RyuJIT CTP3: How to use SIMD

SIMD details will be forthcoming from the .NET blog, but Soma's already showed some sample code, and everything's available, so until those details are available here are directions about how to kick the SIMD tires:

  1. Go get RyuJIT CTP3 and install it (requires x64 Windows 8.1 or Window Server 2012R2, same as before)
  2. Set the "use RyuJIT" environment variable: set COMPLUS_AltJit=*
    • Update: make sure you un-set this when you are done testing RyuJIT! See here for more details.
  3. Now pay attention, because things diverge here a bit:
  4. Set a new (and temporary) “enable SIMD stuff” environment variable: set COMPLUS_FeatureSIMD=1
  5. Add the Microsoft.Bcl.Simd NuGet package to your project (you must select “include Prerelease” or use the –Pre option)
  6. Tricky thing necessary until RyuJIT is final: Add a reference to Microsoft.Numerics.Vectors.Vector<T> to a class constructor that will be invoked BEFORE your methods that use the new Vector types. I’d suggest just putting it in your program’s entry class’s constructor. It must occur in the class constructor, not the instance constructor.
  7. Make sure your application is actually running on x64. If you don't see protojit.dll loaded in your process (tasklist /M protojit.dll) then you've missed something here.

You can take a gander at some sample code sitting over here. It's pretty well commented, at least the VectorFloat.cs file is in the Mandelbrot demo. I spent almost as much time making sure comments were good as writing those 24 slightly different implementations of the Mandelbrot calculation. Take a look at the Microsoft.Numerics.Vectors namespace: there some stuff in Vector<T>, some stuff in VectorMath, and some stuff in plain Vector. And there are also "concrete types" for 2, 3, and 4 element floats.

One quick detail, for those of you that are trying this stuff out immediately: our plan (and we've already prototyped this) is to have Vector<T> automatically use AVX SIMD types on hardware where the performance of AVX code should be better than SSE2. Doing that properly, however, requires some changes to the .NET runtime. We're only able to support SSE2 for the CTP release because of that restriction (and time wasn't really on our side, either).

I’ll try to answer questions down below. I know this doesn’t have much detail. We’ve been really busy trying to get CTP3 out the door (it was published about 45 seconds before Jay’s slide went up). Many more details are coming. One final piece of info: SIMD isn’t the only thing we’ve been doing over the past few weeks. We also improved our benchmarks a little bit:

The gray bars are standard deviation, so my (really horrible) understanding of statistics means that delta's that are within the gray bars are pretty much meaningless. I'm not sure if we really did regress mono-binarytrees or not, but I'm guessing probably not. I do know that we improved a couple things that should help mono-fasta and mono-knucleotide, but the mono-chameneos-redux delta was unexpected.
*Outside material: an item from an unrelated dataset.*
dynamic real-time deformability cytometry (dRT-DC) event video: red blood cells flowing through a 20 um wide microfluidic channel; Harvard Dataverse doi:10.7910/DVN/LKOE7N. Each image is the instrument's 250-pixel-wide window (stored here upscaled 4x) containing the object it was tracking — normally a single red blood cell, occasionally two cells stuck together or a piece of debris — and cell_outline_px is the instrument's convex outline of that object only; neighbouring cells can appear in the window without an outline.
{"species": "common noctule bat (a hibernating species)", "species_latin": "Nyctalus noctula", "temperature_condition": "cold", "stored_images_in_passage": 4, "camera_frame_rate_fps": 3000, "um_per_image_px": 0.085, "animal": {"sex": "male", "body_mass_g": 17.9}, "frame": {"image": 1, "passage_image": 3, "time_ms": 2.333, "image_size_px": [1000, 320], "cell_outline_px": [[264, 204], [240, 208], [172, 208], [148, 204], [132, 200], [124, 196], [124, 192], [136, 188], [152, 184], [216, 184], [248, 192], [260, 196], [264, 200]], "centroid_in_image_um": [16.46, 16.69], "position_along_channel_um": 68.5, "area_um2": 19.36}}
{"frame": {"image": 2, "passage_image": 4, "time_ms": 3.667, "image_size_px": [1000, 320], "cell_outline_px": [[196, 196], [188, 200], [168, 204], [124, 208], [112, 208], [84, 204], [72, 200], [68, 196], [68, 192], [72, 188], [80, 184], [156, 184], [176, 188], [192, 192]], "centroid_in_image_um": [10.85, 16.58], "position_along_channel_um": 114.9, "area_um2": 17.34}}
Anyway, I hope this helps a little. I'm headed home for the evening, as my adrenaline buzz from trying to get everything done in time for Jay's talk is fading fast, and I want to watch Habib from the comfort of my couch, rather than be in traffic. Okay, I'm exaggerating: my commute is generally about 10 minutes, but I'm tired, and whiny, and there are wolves after me.

-Kev